Мое principium humanitatis не вполне обычно: вздумай его применить к себе человек по природе добрый, ему пришлось бы, следуя принципу "преодоления собственной природы", причинять зло, чтобы утвердиться в сознании истинно человеческой свободы. Итак, мой принцип непригоден для всеобщего употребления, но я и не собирался предлагать этическую панацею для всего человечества. Непохожесть, неодинаковость людей изначальна и неоспорима, поэтому кантовский постулат – что принцип, лежащий в основе поведения индивида, должен стать всеобщим законом, – налагает на людей неравное бремя. Индивидуальные ценности он приносит в жертву культуре как ценности высшей, а это несправедливо. Я также не думаю, будто человека можно считать человеком лишь постольку, поскольку упрятанное в нем чудовище он сам же связал по рукам и ногам. Я представил сугубо личные резоны, мою индивидуальную стратегию, которая, впрочем, ничего не изменила во мне. По-прежнему первой моей реакцией на известие о чьей-то беде остается мгновенная вспышка удовлетворения; я даже не пробую предупредить ее, отчаявшись добраться туда, где прячется это бездумное и бессмысленное хихиканье. Но я отвечаю сопротивлением и действую вопреки себе потому, что могу это делать.

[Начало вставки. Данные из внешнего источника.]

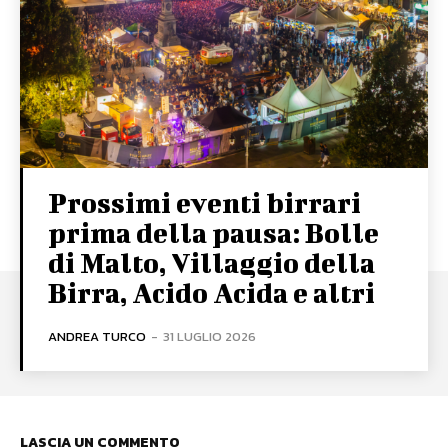
Prossimi eventi birrari
prima della pausa: Bolle
di Malto, Villaggio della
Birra, Acido Acida e altri
ANDREA TURCO
-
31 LUGLIO 2026
LASCIA UN COMMENTO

Если б я действительно писал автобиографию – которая в сравнении с другими моими жизнеописаниями оказалась бы антибиографией, – мне не пришлось бы доказывать уместность подобных признаний. Но цель у меня другая. Вот событие, о котором я поведу речь: человечество столкнулось с чем-то, высланным в звездный мрак существами, отличными от нас, людей. Событие это, первое в нашей истории, думаю, стоит того, чтобы поведать, не стесняясь условностями, кто же, собственно, представлял человечество во встрече с Другими. Тем более что тут спасовала и моя гениальность, и моя математика, и плоды этой встречи оказались отравленными.

I

О Проекте "Глас Господа" существует огромная и гораздо более пестрая по своему составу литература, чем о Манхэттенском. Когда его рассекретили, на Америку и на весь мир обрушилась лавина статей, книг, брошюр; одна библиография составляет увесистый том размером с энциклопедию. Официальная версия изложена в докладе Белойна, позднее вышедшем в издательстве "American Library" десятимиллионным тиражом, а его квинтэссенция содержится в восьмом томе "Американской энциклопедии". О Проекте писали и другие люди, занимавшие в нем ведущие должности, например С. Раппопорт ("Первая в истории межзвездная связь"), Т. Дилл ("Глас Господа – я его слышал") и Д. Протеро ("Проект ГЛАГОС – физические аспекты"). Книга Протеро, моего ныне покойного друга, – одна из самых обстоятельных, хотя принадлежит она, собственно, к разряду узкоспециальной литературы, где объект исследования совершенно отграничен от личности исследователя.